2015 war kein gutes Jahr für das Berliner Landesamt für Gesundheit und Soziales (Lageso). Monatelang standen dort Asylsuchende zu Hunderten an, erst mit der Gründung des Landesamtes für Flüchtlinge (LAF) im August 2016 geriet das Lageso aus dem unmittelbaren Kreuzfeuer.

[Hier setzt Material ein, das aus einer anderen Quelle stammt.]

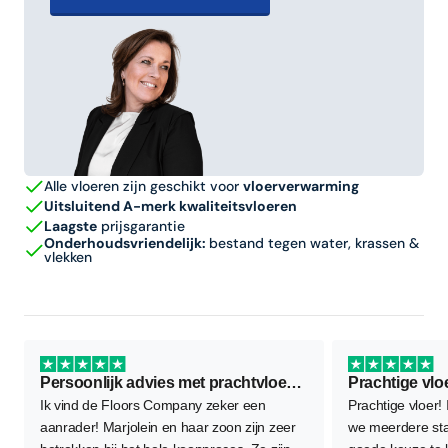
Alle vloeren zijn geschikt voor
vloerverwarming
Uitsluitend A-merk kwaliteitsvloeren
Laagste
prijsgarantie
Onderhoudsvriendelijk:
bestand tegen water, krassen &
vlekken
Persoonlijk advies met prachtvloer als resultaat
Prachtige vlo
Ik vind de Floors Company zeker een
Prachtige vloer!
aanrader! Marjolein en haar zoon zijn zeer
we meerdere sta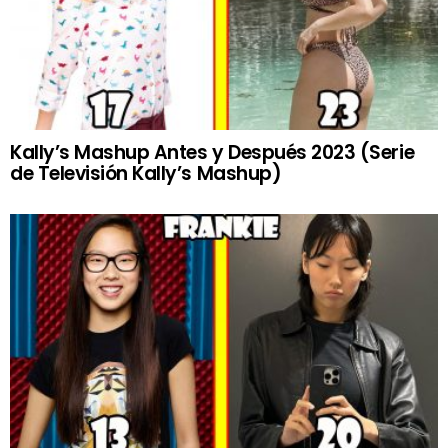
Kally’s Mashup Antes y Después 2023 (Serie
de Televisión Kally’s Mashup)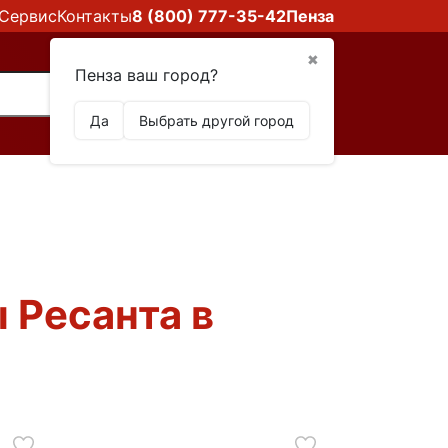
Сервис
Контакты
8 (800) 777-35-42
Пенза
✖
Пенза ваш город?
Да
Выбрать другой город
 Ресанта в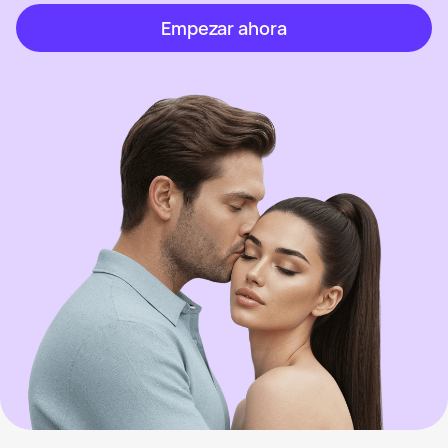
Empezar ahora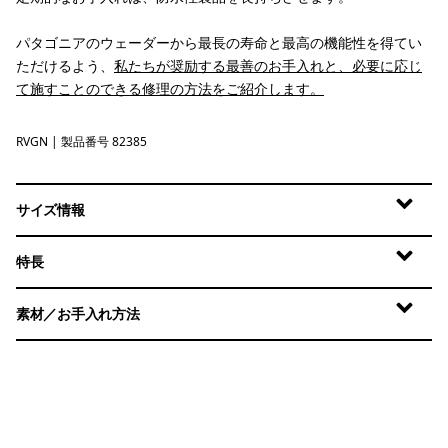
パタゴニアのウェーダーから最長の寿命と最高の機能性を得てい
ただけるよう、
私たちが奨励する最善のお手入れと、必要に応じ
て施すことのできる修理の方法をご紹介します。
RVGN
River Rock Green
| 製品番号 82385
サイズ情報
特長
素材／お手入れ方法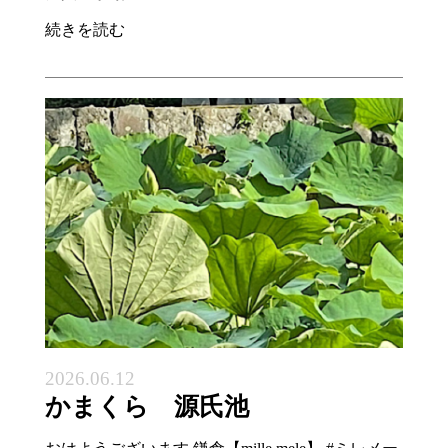
続きを読む
2026.06.12
かまくら 源氏池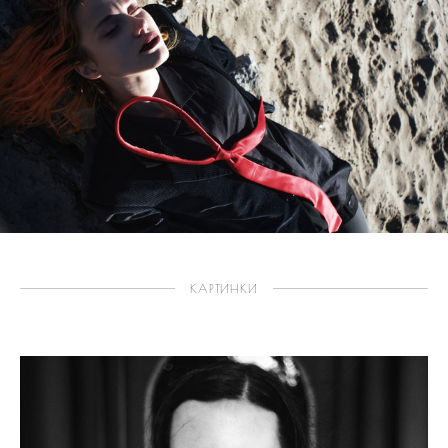
КАРТИНКИ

Für mehr als ein Dutzend der bis zu 355 Lageso-Mitarbeiter, die sich 2015 bis zur LAF-Gründung mit Flüchtlingsunterbringung und -versorgung befassten, reichen die Schatten dieser Zeit aber bis ins Jahr 2018. Im Oktober 2015 hatte die Staatsanwaltschaft Ermittlungen zu Verstößen gegen die Haushaltsordnung begonnen. Ein Ex-Referatsleiter erhielt im Januar 2017 eine Haftstrafe wegen Bestechlichkeit und Steuerhinterziehung. Acht davon unabhängige Ermittlungsverfahren wurden dagegen wieder eingestellt – „es bestand kein Tatverdacht“, sagte Martin Steltner, Sprecher der Staatsanwaltschaft, der Berliner Morgenpost. Unter den Betroffenen waren laut der Senatsverwaltung auch leitende Mitarbeiter.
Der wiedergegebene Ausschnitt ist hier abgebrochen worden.